J.P. and her estranged husband, identified as B.G., have four children born between 2002 and 2008.
Justice Paul Walker ruled in a custody trial in 2012 that B.G. had sexually abused his three eldest children. In his ruling last month, he found the man had also molested his youngest child while the girl was in foster care.
Children's Minister Stephanie Cadieux said the decision to appeal was not about the family involved, but about every family that the ministry may interact with in the future.
"B.C. government lawyers advise me there is reason to believe the trial judge erred in a number of areas, and an appeal is warranted,'' she said in a statement.
Cadieux, who declined interviews on Friday, said the appeal will not impact a former senior civil servant's review of practice and policy in the ministry.

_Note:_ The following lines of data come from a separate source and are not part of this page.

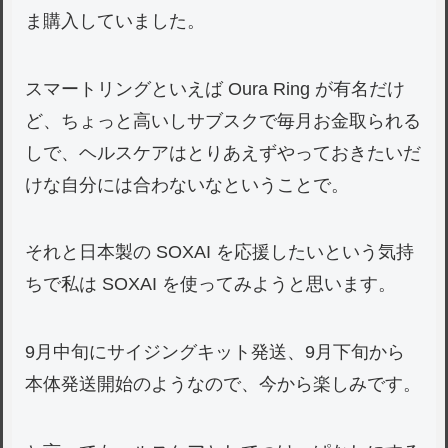
ま購入していました。
スマートリングといえば Oura Ring が有名だけ
ど、ちょっと高いしサブスクで毎月お金取られる
しで、ヘルスケアはとりあえずやっておきたいだ
けな自分には合わないなということで。
それと日本製の SOXAI を応援したいという気持
ちで私は SOXAI を使ってみようと思います。
9月中旬にサイジングキット発送、9月下旬から
本体発送開始のようなので、今から楽しみです。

The review by Bob Plecas was announced last month after the Opposition New Democrats grilled the minister in the legislature about the case.
Cadieux said any staff concerns that arise from the investigation will be examined by a separate human resources review.
The justice ministry said in a statement that the finding that social workers in the case acted in bad faith has serious consequences for individual employees and others who perform the crucial public function of child protection.
The statement said the B.C. government will act as efficiently as possible to bring the appeal to a hearing and its comprehensive legal arguments will be filed within 90 days.
The notice of appeal filed Friday is sealed to the public as it includes family members' full names.
J.P.'s lawyer, Jack Hittrich, said he was "greatly disappointed'' that he did not receive a copy of the appeal ahead of time. He said he could not comment until he had read the document.